Er benennt mehrere Punkte, die in intensiven Gesprächen und Diskussionen in seiner Fußballabteilung sauer aufgestoßen seien. „Das geht damit los, dass die Oberliga später als unsere Landesspielklassen endet. Und wenn dann, wie in diesem Fall, die Abstiegsrelegation des FC Anker Wismar dazu kommt, dann müssen Mannschaften noch länger über das eigene Saisonende hinaus warten, bis sie wissen, wo sie im nächsten Jahr spielen. Und dann sind noch nicht einmal alle Urteile vom Sportgericht gefällt. Wie soll man da vernünftig planen? Sinnvoll wäre aus unserer Sicht eine Anpassung an den Rahmenspielplan des nordostdeutschen Fußballverbandes.“

Nicht nachvollziehen können die Lübzer auch den „Fall“ Bützow: „Wie kann man einfach eine Satzung ändern und praktisch zeitgleich eine Mannschaft mit der Höchststrafe, sprich Punktabzug, belegen?“ Zum Hintergrund: Nach Auffassung von Sportgericht und Verbandsgericht des Landesfußballverbandes hatte der Verbandsligist TSV Bützow mehrfach vier statt der erlaubten drei Nicht-EU-Ausländer eingesetzt. Das „kostete“ den TSV, der die betreffenden drei Partien gewonnen hatte, neun Punkte. In der kommenden Saison hätte es das geahndete „Vergehen“ nicht mehr gegeben. Denn ab dem 1. Juli 2019 heißt es in der in diesem Punkt geänderten Spielordnung unter § 2 Spielerlaubnis-Spielerpass/ Nr. 5 unter anderem, dass eine Mannschaft in Pflichtspielen der Herren-Landesspielklassen und des Landespokals nicht mehr als vier Nicht-EU-Ausländer auf dem Spielbericht aufführen darf.

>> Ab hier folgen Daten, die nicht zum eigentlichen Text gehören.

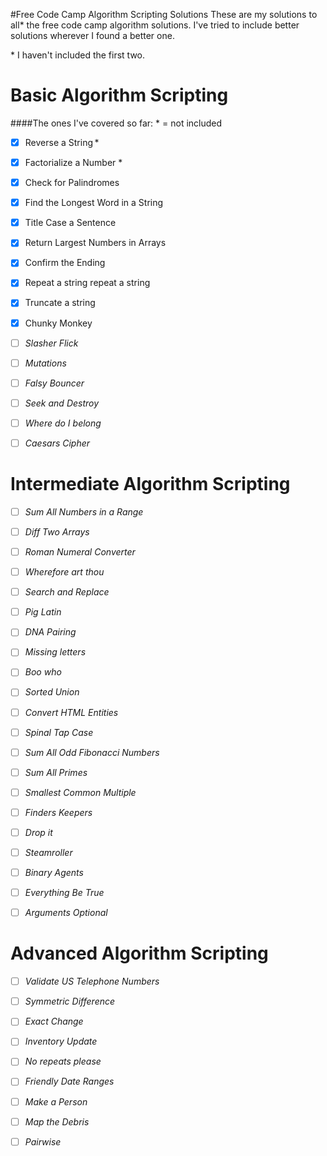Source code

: #Free Code Camp Algorithm Scripting Solutions
These are my solutions to all* the free code camp algorithm solutions.
I've tried to include better solutions wherever I found a better one.

\* I haven't included the first two.

Basic Algorithm Scripting
=========================


####The ones I've covered so far:
\* = not included

- [x] Reverse a String *
   
- [x] Factorialize a Number *
  
- [x] Check for Palindromes 
   
- [x] Find the Longest Word in a String  
   
- [x] Title Case a Sentence 
   
- [x] Return Largest Numbers in Arrays
   
- [x] Confirm the Ending
   
- [x] Repeat a string repeat a string 
   
- [x] Truncate a string 
 
- [x] Chunky Monkey

- [ ] _Slasher Flick_  
 
- [ ] _Mutations_  
   
- [ ] _Falsy Bouncer_ 
   
- [ ] _Seek and Destroy_  
   
- [ ] _Where do I belong_ 
   
- [ ] _Caesars Cipher_  



Intermediate Algorithm Scripting
================================


- [ ] _Sum All Numbers in a Range_

- [ ] _Diff Two Arrays_

- [ ] _Roman Numeral Converter_

- [ ] _Wherefore art thou_

- [ ] _Search and Replace_

- [ ] _Pig Latin_

- [ ] _DNA Pairing_

- [ ] _Missing letters_

- [ ] _Boo who_

- [ ] _Sorted Union_

- [ ] _Convert HTML Entities_

- [ ] _Spinal Tap Case_

- [ ] _Sum All Odd Fibonacci Numbers_

- [ ] _Sum All Primes_

- [ ] _Smallest Common Multiple_

- [ ] _Finders Keepers_

- [ ] _Drop it_

- [ ] _Steamroller_

- [ ] _Binary Agents_

- [ ] _Everything Be True_

- [ ] _Arguments Optional_



Advanced Algorithm Scripting
============================


- [ ] _Validate US Telephone Numbers_ 

- [ ] _Symmetric Difference_

- [ ] _Exact Change_

- [ ] _Inventory Update_

- [ ] _No repeats please_

- [ ] _Friendly Date Ranges_

- [ ] _Make a Person_

- [ ] _Map the Debris_

- [ ] _Pairwise_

Ein weiteres Ärgernis betrifft Sanktionen seitens des Landesfußballverbandes (LFV): „Wenn du mal ein Häkchen vergessen oder eine Überweisung nicht termingerecht vorgenommen hast, wird ganz schnell eine Strafe fällig. Auf der anderen Seite wartest du auf Urteile des Sportgerichts sechs Wochen und länger. Das passt doch nicht zusammen.“

Besonders in Rage bringt Remo Sahm ein Prozedere, das den Lübzer SV selbst betroffen hat. Die Lübzer hatten Widerspruch gegen die Wertung des Landesliga-Punktspiels vom 6. April beim SV Blau-Weiß Polz eingelegt (4:1 für Polz), weil die Blau-Weißen einen Spieler einsetzten, der zu Spielbeginn nicht auf dem Spielbericht eingetragen war. Das Sportgericht des LFV zog die Spielordnung heran und wertete die Partie „wegen des unberechtigten Einsatzes eines Spielers“ mit 3:0 für den Lübzer SV. Die Polzer gingen in Berufung und bekamen Recht. Das Verbandsgericht des LFV hob das Sportgerichtsurteil auf, weil es den besonderen Umständen des Einzelfalls nicht gerecht werde. Die Partie floss mit dem ursprünglichen Ergebnis von 4:1 für Polz in die Wertung ein (SVZ berichtete).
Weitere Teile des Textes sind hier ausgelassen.